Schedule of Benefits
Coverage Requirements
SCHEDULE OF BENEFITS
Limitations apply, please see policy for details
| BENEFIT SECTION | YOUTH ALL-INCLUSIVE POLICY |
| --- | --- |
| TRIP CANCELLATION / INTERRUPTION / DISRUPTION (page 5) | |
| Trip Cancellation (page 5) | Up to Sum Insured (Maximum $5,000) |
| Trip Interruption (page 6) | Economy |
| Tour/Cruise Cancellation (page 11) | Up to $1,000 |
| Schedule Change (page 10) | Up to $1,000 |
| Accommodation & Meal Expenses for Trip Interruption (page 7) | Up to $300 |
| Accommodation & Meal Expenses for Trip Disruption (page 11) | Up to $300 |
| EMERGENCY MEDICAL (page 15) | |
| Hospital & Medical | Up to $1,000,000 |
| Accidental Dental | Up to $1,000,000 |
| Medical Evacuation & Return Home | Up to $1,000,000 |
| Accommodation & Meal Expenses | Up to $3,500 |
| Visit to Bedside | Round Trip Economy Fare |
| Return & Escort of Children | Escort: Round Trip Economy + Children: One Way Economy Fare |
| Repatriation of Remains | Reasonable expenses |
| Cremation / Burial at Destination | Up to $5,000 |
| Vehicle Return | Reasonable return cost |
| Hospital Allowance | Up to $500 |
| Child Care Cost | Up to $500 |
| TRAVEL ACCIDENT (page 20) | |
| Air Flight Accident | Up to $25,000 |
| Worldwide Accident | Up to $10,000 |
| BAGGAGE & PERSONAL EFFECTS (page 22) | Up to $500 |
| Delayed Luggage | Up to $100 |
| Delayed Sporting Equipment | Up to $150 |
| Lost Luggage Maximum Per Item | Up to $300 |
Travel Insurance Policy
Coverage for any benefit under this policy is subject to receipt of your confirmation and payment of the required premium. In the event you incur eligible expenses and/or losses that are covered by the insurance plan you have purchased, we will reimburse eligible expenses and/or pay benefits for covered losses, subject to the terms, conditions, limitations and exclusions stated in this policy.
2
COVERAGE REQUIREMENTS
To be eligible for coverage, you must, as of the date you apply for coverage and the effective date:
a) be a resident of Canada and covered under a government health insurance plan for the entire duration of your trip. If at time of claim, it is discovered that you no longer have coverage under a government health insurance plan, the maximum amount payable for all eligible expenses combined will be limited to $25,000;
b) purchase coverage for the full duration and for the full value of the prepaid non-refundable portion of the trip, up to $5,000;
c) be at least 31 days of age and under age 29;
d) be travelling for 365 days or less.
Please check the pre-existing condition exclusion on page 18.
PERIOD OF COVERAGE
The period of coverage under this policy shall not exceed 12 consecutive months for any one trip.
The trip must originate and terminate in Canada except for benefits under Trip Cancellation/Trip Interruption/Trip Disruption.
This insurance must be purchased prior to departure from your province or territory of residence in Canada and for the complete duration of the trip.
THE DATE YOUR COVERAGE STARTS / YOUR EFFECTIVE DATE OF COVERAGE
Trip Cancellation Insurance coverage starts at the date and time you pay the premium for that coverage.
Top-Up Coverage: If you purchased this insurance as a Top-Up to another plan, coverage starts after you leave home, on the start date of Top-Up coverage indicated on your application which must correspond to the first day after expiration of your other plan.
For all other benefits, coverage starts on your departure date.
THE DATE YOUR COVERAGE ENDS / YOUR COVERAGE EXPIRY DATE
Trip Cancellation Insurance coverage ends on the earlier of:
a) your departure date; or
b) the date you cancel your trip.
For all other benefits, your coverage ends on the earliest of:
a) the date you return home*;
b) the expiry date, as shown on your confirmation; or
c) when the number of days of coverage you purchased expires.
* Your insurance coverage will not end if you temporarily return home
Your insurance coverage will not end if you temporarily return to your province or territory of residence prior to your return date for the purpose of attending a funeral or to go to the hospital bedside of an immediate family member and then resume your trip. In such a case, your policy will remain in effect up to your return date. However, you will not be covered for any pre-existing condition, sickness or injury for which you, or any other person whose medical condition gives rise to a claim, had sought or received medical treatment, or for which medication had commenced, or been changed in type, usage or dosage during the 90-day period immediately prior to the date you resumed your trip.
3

◇ ◇ ◇ ◇ ◇ ◇ ◇

▸ Work to be completed: Scan the records above for the word "Round" and return every line where it occurs.

▸ Solution below:
| Visit to Bedside | Round Trip Economy Fare |
| Return & Escort of Children | Escort: Round Trip Economy + Children: One Way Economy Fare |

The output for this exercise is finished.